De wereldwijd toenemende CO2-uitstoot heeft twee gevolgen voor de oceanen. Het zeewater verzuurt en de oceanen warmen op. Voor het eerst onderzochten wetenschappers in een metastudie welke gevolgen deze twee verschijnselen hebben op de vele ecosystemen in 's werelds wateren, van tropisch tot arctisch. De mariene biologen van de Universiteit van Adelaide analyseerden de data van 632 gepubliceerde experimenten.

Oceaanleven
Voor bijna alle soorten vissen en plankton pakken verzuring en opwarming negatief uit. Hierdoor zullen deze soorten in aantal en verscheidenheid afnemen. De enige uitzondering hierop zijn de micro-organismen, die juist zullen groeien in hoeveelheid en diversiteit. Uit de metastudie blijkt ook dat er een schadelijk effect zal zijn op de zogenaamde habitat-vormende soorten, zoals koraal, oesters en mosselen. Elke kleine verandering in de gezondheid van een leefomgeving heeft een groot effect op de variëteit aan soorten die in deze riffen leven.

Voedselketen
Hoewel de kleinste soorten plankton goed gedijen in warmere waters, verwachten de onderzoekers niet dat de volgende lagen in de voedselketen zullen meegroeien. Zoöplankton en kleinere vissen zijn juist minder productief in zure wateren. Dit heeft gevolgen voor de gehele voedselketen.
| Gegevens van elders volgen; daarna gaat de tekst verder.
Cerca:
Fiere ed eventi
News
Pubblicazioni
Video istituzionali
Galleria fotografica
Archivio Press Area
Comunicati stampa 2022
Onderzoeker Ivan Nagelkerken legt uit dat dieren een snellere stofwisseling hebben in warmer water. Dat zorgt ervoor hebben ze meer voedsel nodig hebben. Daardoor zullen vooral de grotere viseters bovenin de voedselketen minder eten kunnen vinden. Deze onderlinge effecten zorgen er volgens de wetenschappers voor dat de voedselketen in de oceanen van boven naar beneden instorten.

De grotere vissen vormen de basis van de visserij en vis-industrieën wereldwijd. De Australische onderzoekers constateren dan ook dat de voedselvoorziening en het economisch voortbestaan van mensen die aan de kust wonen en van vis leven in het gedrang te komen.

Het onderzoek is verschenen in PNAS.